Thank you. I will try that as soon as I can.

vince62s commented 7 years ago

Hi, What LM are you using ? is this the very pruned LM trigram that fits in the FST graph ?

Also, just a quick question regarding tedlium results. It seems v1 is based on Tedlium release1 = 110 hours of audio and v2-30ms is based on release2 (210 jours even though script still says 110 hours) can you confirm ? did you try release 2 on both 10ms and 30ms frames ?

Also did you guys try some rescoring with bigger LM ?

many questions, sorry. Vincent

fmetze commented 7 years ago

I think (this is from memory), v2-30ms is 200h+ and 30ms, yes. We decoded with the regular LM, which worked fine. We compiled the large Cantab LM into a search graph, and were able to directly decode with that, and saw small gains - but nothing too dramatic. More as a proof of concept (with CI phones, the search graph stays small, even with a large LM). If I remember, there was a small advantage in going to 30ms training vs 10ms, yes. Let me know if you want me to dig up the old experiments.

branislavpopovic commented 7 years ago

Here are the results for different blank scale values.

lstm_layer_num=4, lstm_cell_dim=320 blank_scale=1 wer_7:%WER 16.96 [ 26911 / 158653, 2300 ins, 4759 del, 19852 sub ] blank_scale=0.75 wer_7:%WER 16.79 [ 26640 / 158653, 2085 ins, 5061 del, 19494 sub ] blank_scale=0.5 wer_8:%WER 16.65 [ 26417 / 158653, 2161 ins, 4905 del, 19351 sub ] blank_scale=0.25 wer_8:%WER 16.77 [ 26613 / 158653, 1807 ins, 5708 del, 19098 sub ] blank_scale=0.1 wer_9:%WER 17.75 [ 28160 / 158653, 1907 ins, 6405 del, 19848 sub ]

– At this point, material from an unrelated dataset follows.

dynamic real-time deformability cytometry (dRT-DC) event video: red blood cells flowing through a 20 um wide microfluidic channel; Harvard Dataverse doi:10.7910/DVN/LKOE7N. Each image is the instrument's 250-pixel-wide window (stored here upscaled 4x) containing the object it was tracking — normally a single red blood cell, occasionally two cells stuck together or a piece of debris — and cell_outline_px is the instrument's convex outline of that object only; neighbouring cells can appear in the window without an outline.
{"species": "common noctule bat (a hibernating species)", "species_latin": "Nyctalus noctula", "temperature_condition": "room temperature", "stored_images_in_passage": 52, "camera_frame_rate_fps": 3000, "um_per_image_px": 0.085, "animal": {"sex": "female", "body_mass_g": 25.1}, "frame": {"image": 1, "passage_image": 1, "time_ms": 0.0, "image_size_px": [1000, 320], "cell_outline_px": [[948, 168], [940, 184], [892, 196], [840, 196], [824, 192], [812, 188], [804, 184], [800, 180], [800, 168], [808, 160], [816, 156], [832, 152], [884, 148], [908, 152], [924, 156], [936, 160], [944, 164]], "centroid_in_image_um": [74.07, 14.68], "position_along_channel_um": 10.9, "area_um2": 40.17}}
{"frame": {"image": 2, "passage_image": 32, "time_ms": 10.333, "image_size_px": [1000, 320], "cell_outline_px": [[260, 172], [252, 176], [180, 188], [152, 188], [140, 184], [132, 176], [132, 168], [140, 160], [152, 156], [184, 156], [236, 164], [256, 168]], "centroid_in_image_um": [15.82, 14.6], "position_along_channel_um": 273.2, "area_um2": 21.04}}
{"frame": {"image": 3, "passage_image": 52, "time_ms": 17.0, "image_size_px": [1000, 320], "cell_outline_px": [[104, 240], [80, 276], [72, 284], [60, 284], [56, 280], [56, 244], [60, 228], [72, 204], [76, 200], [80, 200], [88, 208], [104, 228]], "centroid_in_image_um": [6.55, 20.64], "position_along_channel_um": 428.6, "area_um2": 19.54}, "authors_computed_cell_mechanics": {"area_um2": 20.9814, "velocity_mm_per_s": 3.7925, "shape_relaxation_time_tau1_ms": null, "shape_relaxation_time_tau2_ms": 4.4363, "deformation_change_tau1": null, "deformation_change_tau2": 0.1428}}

As you can see, the number of insertions improved a little bit, but we also had an increased number of deleted words.

About LM: KN prune 0.0000001, ngram 1=121197, ngram 2=1279389, ngram 3=357721

vince62s commented 7 years ago

@branislavpopovic are you on tedlium1 or tedlium2 (ie 100hours or 200+ hours ?) also your LM is very small. you may need at least 4M n-grams to get better results.

@fmetze results file in v2-30 is not updated then, right ? does anyone have the actual results for this run? or maybe it was only run at the phone level ?

branislavpopovic commented 7 years ago

@vince62s Those results are not for Tedlium, but for the Serbian language database (mobile speech + books + journalistic corpus). We have tried using some other language models with or without pruning, and that one was the best.

vince62s commented 7 years ago

sorry I misread the begining of th thread.

branislavpopovic commented 7 years ago

Serbian is a highly inflected language and our results are a consequence of a large number of substitutions. In the mean time, we have calculated character error rate, and it was about 1.75% (short words, and also some longer words that differ in no more than one of two characters), which is an answer to our question, so I will close this issue. Blank scale also helps. Thank you.